Di Lorena Fantauzzi
Le ultime prestazioni con la maglia della Primavera non sono passate inosservate, così come era capitato — per motivi che non c’entrano con il calcio giocato — nel giorno dell’esordio con uno dei suoi due cognomi. La Lazio ha messo sotto contratto Romano Floriani Mussolini, difensore classe 2003, terzogenito di Mauro Floriani e Alessandra Mussolini, nonché pronipote del Duce. «Ripensando da dove ho iniziato sono felicissimo per aver firmato il mio primo contratto da professionista con la Lazio — ha scritto Romano su Instagram — e passare altri tre anni con la maglia della SS Lazio».
Passato anche per il settore giovanile della Roma, Floriani Mussolini è arrivato in biancoceleste nel 2016 e per quest’anno è a disposizione della Primavera guidata da Leonardo Menichini, in zona retrocessione ma reduce da due importantissime vittorie: quella sull’Inter in Coppa Italia e quella contro il Torino in campionato. Dopo aver iniziato la stagione con l’Under 18 di Tommaso Rocchi e aver debuttato con la Primavera il 10 febbraio contro l’Empoli, ha giocato sei delle ultime sette partite da titolare. Seguito dalla scuderia di Federico Pastorello (in particolare dal fratello Andrea e da Maurizio Tonicchi), Floriani Mussolini ha firmato fino al 2024.

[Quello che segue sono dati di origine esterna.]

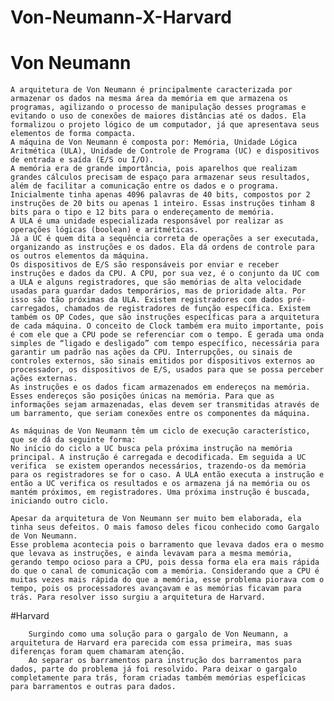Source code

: # Von-Neumann-X-Harvard
# Von Neumann
	
	A arquitetura de Von Neumann é principalmente caracterizada por armazenar os dados na mesma área da memória em que armazena os programas, agilizando o processo de manipulação desses programas e evitando o uso de conexões de maiores distâncias até os dados. Ela formalizou o projeto lógico de um computador, já que apresentava seus elementos de forma compacta.
	A máquina de Von Neumann é composta por: Memória, Unidade Lógica Aritmética (ULA), Unidade de Controle de Programa (UC) e dispositivos de entrada e saída (E/S ou I/O).
	A memória era de grande importância, pois aparelhos que realizam grandes cálculos precisam de espaço para armazenar seus resultados, além de facilitar a comunicação entre os dados e o programa. Inicialmente tinha apenas 4096 palavras de 40 bits, compostos por 2 instruções de 20 bits ou apenas 1 inteiro. Essas instruções tinham 8 bits para o tipo e 12 bits para o endereçamento de memória.
	A ULA é uma unidade especializada responsável por realizar as operações lógicas (boolean) e aritméticas. 
	Já a UC é quem dita a sequência correta de operações a ser executada, organizando as instruções e os dados. Ela dá ordens de controle para os outros elementos da máquina.
	Os dispositivos de E/S são responsáveis por enviar e receber instruções e dados da CPU. A CPU, por sua vez, é o conjunto da UC com a ULA e alguns registradores, que são memórias de alta velocidade usadas para guardar dados temporários, mas de prioridade alta. Por isso são tão próximas da ULA. Existem registradores com dados pré-carregados, chamados de registradores de função específica. Existem também os OP Codes, que são instruções específicas para a arquitetura de cada máquina. O conceito de Clock também era muito importante, pois é com ele que a CPU pode se referenciar com o tempo. É gerada uma onda simples de “ligado e desligado” com tempo específico, necessária para garantir um padrão nas ações da CPU. Interrupções, ou sinais de controles externos, são sinais emitidos por dispositivos externos ao processador, os dispositivos de E/S, usados para que se possa perceber ações externas.
	As instruções e os dados ficam armazenados em endereços na memória. Esses endereços são posições únicas na memória. Para que as informações sejam armazenadas, elas devem ser transmitidas através de um barramento, que seriam conexões entre os componentes da máquina.

	As máquinas de Von Neumann têm um ciclo de execução característico, que se dá da seguinte forma: 
	No início do ciclo a UC busca pela próxima instrução na memória principal. A instrução é carregada e decodificada. Em seguida a UC verifica  se existem operandos necessários, trazendo-os da memória para os registradores se for o caso. A ULA então executa a instrução e então a UC verifica os resultados e os armazena já na memória ou os mantém próximos, em registradores. Uma próxima instrução é buscada, iniciando outro ciclo. 

	Apesar da arquitetura de Von Neumann ser muito bem elaborada, ela tinha seus defeitos. O mais famoso deles ficou conhecido como Gargalo de Von Neumann.
	Esse problema acontecia pois o barramento que levava dados era o mesmo que levava as instruções, e ainda levavam para a mesma memória, gerando tempo ocioso para a CPU, pois dessa forma ela era mais rápida do que o canal de comunicação com a memória. Considerando que a CPU é muitas vezes mais rápida do que a memória, esse problema piorava com o tempo, pois os processadores avançavam e as memórias ficavam para trás. Para resolver isso surgiu a arquitetura de Harvard.

#Harvard

        Surgindo como uma solução para o gargalo de Von Neumann, a arquitetura de Harvard era parecida com essa primeira, mas suas diferenças foram quem chamaram atenção.
        Ao separar os barramentos para instrução dos barramentos para dados, parte do problema já foi resolvido. Para deixar o gargalo completamente para trás, foram criadas também memórias espefícicas para barramentos e outras para dados.
	
	

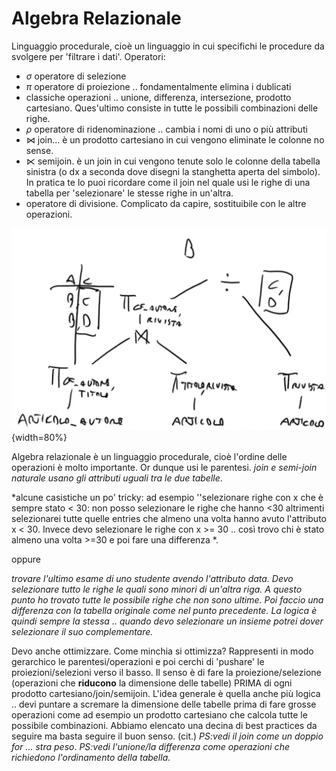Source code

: # Algebra Relazionale
Linguaggio procedurale, cioè un linguaggio in cui specifichi le procedure da svolgere per 'filtrare i dati'. 
Operatori:

- $\sigma$ operatore di selezione
- $\pi$ operatore di proiezione .. fondamentalmente elimina i dublicati 
- classiche operazioni .. unione, differenza, intersezione, prodotto cartesiano. Ques'ultimo consiste in tutte le possibili combinazioni delle righe. 
- $\rho$ operatore di ridenominazione .. cambia i nomi di uno o più attributi 
- $\bowtie$ join... è un prodotto cartesiano in cui vengono eliminate le colonne no sense. 
- $\ltimes$ semijoin. è un join in cui vengono tenute solo le colonne della tabella sinistra (o dx a seconda dove disegni la stanghetta aperta del simbolo). In pratica te lo puoi ricordare come il join nel quale usi le righe di una tabella per 'selezionare' le stesse righe in un'altra. 
- operatore di divisione. Complicato da capire, sostituibile con le altre operazioni. 

![esempio divisione query](images/11adcb200504b86e7a971fc40d27ff6d.png){width=80%}


Algebra relazionale è un linguaggio procedurale, cioè l'ordine delle operazioni è molto importante. Or dunque usi le parentesi. 
*join e semi-join naturale usano gli attributi uguali tra le due tabelle*. 

*alcune casistiche un po' tricky: ad esempio ''selezionare righe con x che è sempre stato < 30: non posso selezionare le righe che hanno <30 altrimenti selezionarei tutte quelle entries che almeno una volta hanno avuto l'attributo x < 30. Invece devo selezionare le righe con x >= 30 .. così trovo chi è stato almeno una volta >=30 e poi fare una differenza *. 

oppure 

*trovare l'ultimo esame di uno studente avendo l'attributo data. Devo selezionare tutto le righe le quali sono minori di un'altra riga. A questo punto ho trovato tutte le possibile righe che non sono ultime. Poi faccio una differenza con la tabella originale come nel punto precedente. La logica è quindi sempre la stessa .. quando devo selezionare un insieme potrei dover selezionare il suo complementare.*


Devo anche ottimizzare. Come minchia si ottimizza? 
Rappresenti in modo gerarchico le parentesi/operazioni e poi cerchi di 'pushare' le proiezioni/selezioni verso il basso. Il senso è di fare la proiezione/selezione (operazioni che **riducono** la dimensione delle tabelle) PRIMA di ogni prodotto cartesiano/join/semijoin. 
L'idea generale è quella anche più logica .. devi puntare a scremare la dimensione delle tabelle prima di fare grosse operazioni come ad esempio un prodotto cartesiano che calcola tutte le possibile combinazioni. 
Abbiamo elencato una decina di best practices da seguire ma basta seguire il buon senso. (cit.)
*PS:vedi il join come un doppio for ... stra peso*.
*PS:vedi l'unione/la differenza come operazioni che richiedono l'ordinamento della tabella.*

Il cognome è ingombrante, ma Romano non sembra risentirne: titolare in Primavera da terzino destro, studente alla St.George British International School. Dopo essere arrivato alla Lazio, nel gennaio del 2018 era stato mandato per sei mesi in prestito alla Vigor Perconti, società dilettantistica romana. Poi il ritorno a Formello: stavolta per restarci e, da oggi, diventare un giovane calciatore professionista.